For this project, I am using the Wikipedia, spacy, and textacy.extract modules.
I used the wikipedia module to grab the page I set my subject to. It will returns a string of its contents.
Then, I use the textacy.extract.semistructured_statements() to filter out facts. It takes in two required args. The first one is the document, and the second one is the entity.
For testing purposes, I have tried setting the subject to Ubuntu and Bill Gates.
#The Subject we are looking for
subject = 'Bill Gates'
#The Wikipedia Page
wikiResults = wikipedia.search(subject)
wikiPage = wikipedia.page(wikiResults[0]).content
#Spacy
nlp = spacy.load("en_core_web_sm")
document = nlp(wikiPage)
#Textacy.Extract
statments = textacy.extract.semistructured_statements(document, subject)
for statement in statements:
subject, verb, fact = statement
print(fact)
So when I run the program, I am returned with multiple results from searching Ubuntu, but not Bill Gates.
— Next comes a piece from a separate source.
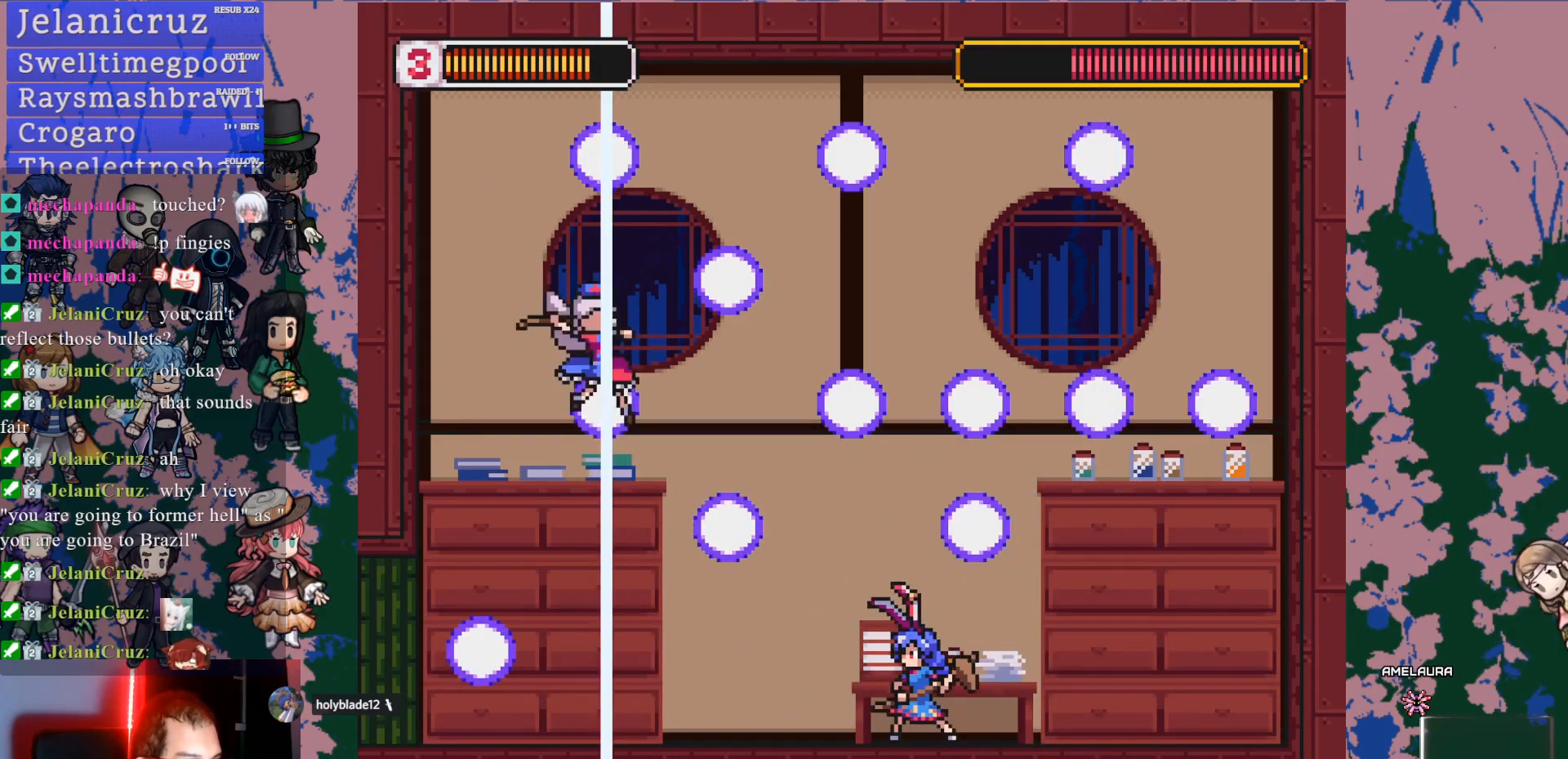
{"buttons": ["L1"], "left_stick": "center", "right_stick": "center", "events": [[67, "DPAD_LEFT", "down"], [467, "DPAD_LEFT", "up"]]}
Why is this and how can I improve my code to extract more facts out of a Wikipedia page?
You need to process the document using different cues to extract common verbs used to describe a subject, also you need to split the string if you have multiple words to search. For example for Bill Gates you will need to search for 'Bill', 'Gates', 'Bill Gates' combinations and you need to extract different cue base verbs used to describe a person/object of intrest.
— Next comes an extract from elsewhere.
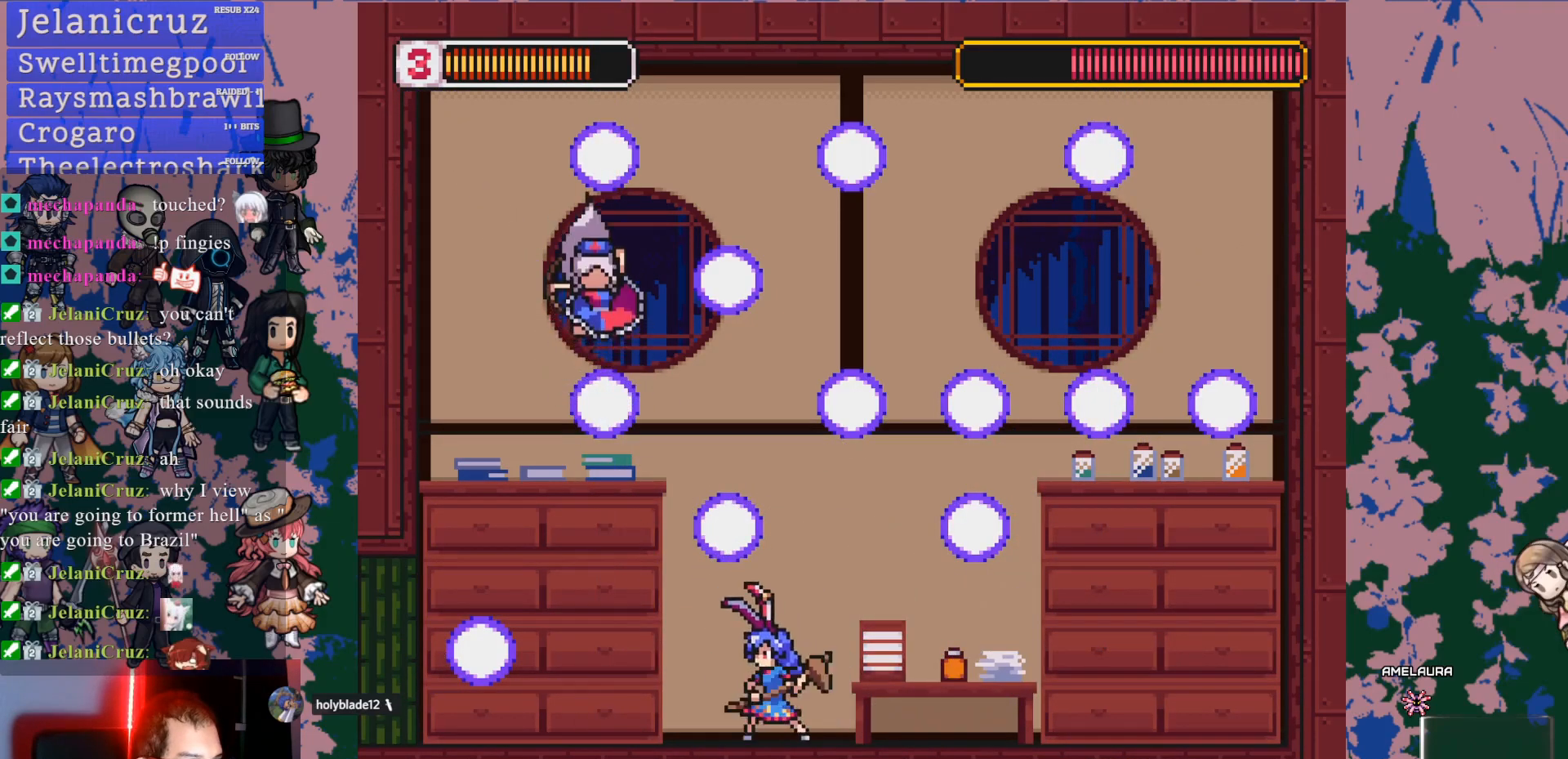
{"buttons": ["L1"], "left_stick": "center", "right_stick": "center", "events": [[67, "DPAD_RIGHT", "down"], [283, "DPAD_RIGHT", "up"]]}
So for example searching for 'Gates':
statments = textacy.extract.semistructured_statements(document, "Gates", cue = 'have', max_n_words = 200, )
will get you more stuff like:
* entity: Gates , cue: had , fact: primary responsibility for Microsoft's product strategy from the company's founding in 1975 until 2006
* entity: Gates , cue: is , fact: notorious for not being reachable by phone and for not returning phone calls
* entity: Gates , cue: was , fact: the second wealthiest person behind Carlos Slim, but regained the top position in 2013, according to the Bloomberg Billionaires List
* entity: Bill , cue: were , fact: the second-most generous philanthropists in America, having given over $28 billion to charity
* entity: Gates , cue: was , fact: seven years old
* entity: Gates , cue: was , fact: the guest on BBC Radio 4's Desert Island Discs on January 31, 2016, in which he talks about his relationships with his father and Steve Jobs, meeting Melinda Ann French, the start of Microsoft and some of his habits (for example reading The Economist "from cover to cover every week
* entity: Gates , cue: was , fact: the world's highest-earning billionaire in 2013, as his net worth increased by US$15.8 billion to US$78.5 billion
Please note that the verbs can be negative like in the 2 result!
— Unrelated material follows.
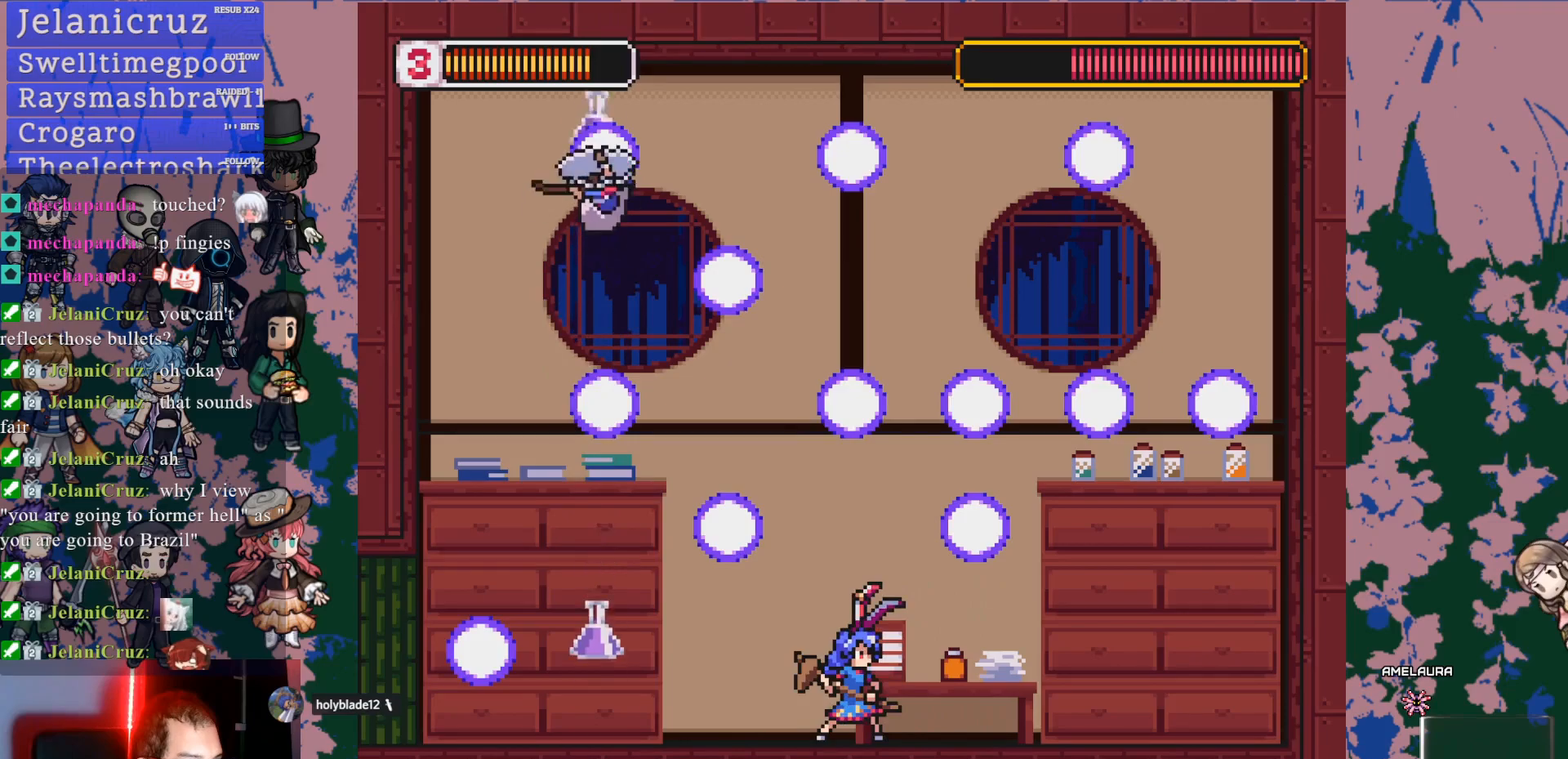
{"buttons": ["L1", "DPAD_LEFT"], "left_stick": "center", "right_stick": "center", "events": [[283, "CROSS", "down"], [317, "DPAD_LEFT", "down"], [383, "CROSS", "up"]]}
I also noted that using a max_n_words with more than the default 20 words can lead to more intresting statements.
Here is my complete script:
import wikipedia
import spacy
import textacy
import en_core_web_sm
subject = 'Bill Gates'
#The Wikipedia Page
wikiResults = wikipedia.search(subject)
#print("wikiResults:", wikiResults)
wikiPage = wikipedia.page(wikiResults[0]).content
print("\n\nwikiPage:", wikiPage, "'\n")
nlp = en_core_web_sm.load()
document = nlp(wikiPage)
uniqueStatements = set()
for word in ["Gates", "Bill", "Bill Gates"]:
for cue in ["be", "have", "write", "talk", "talk about"]:
statments = textacy.extract.semistructured_statements(document, word, cue = cue, max_n_words = 200, )
for statement in statments:
uniqueStatements.add(statement)
print("found", len(uniqueStatements), "statements.")
for statement in uniqueStatements:
entity, cue, fact = statement
print("* entity:",entity, ", cue:", cue, ", fact:", fact)
Varing subjects and cues verb get me 23 results instead of one.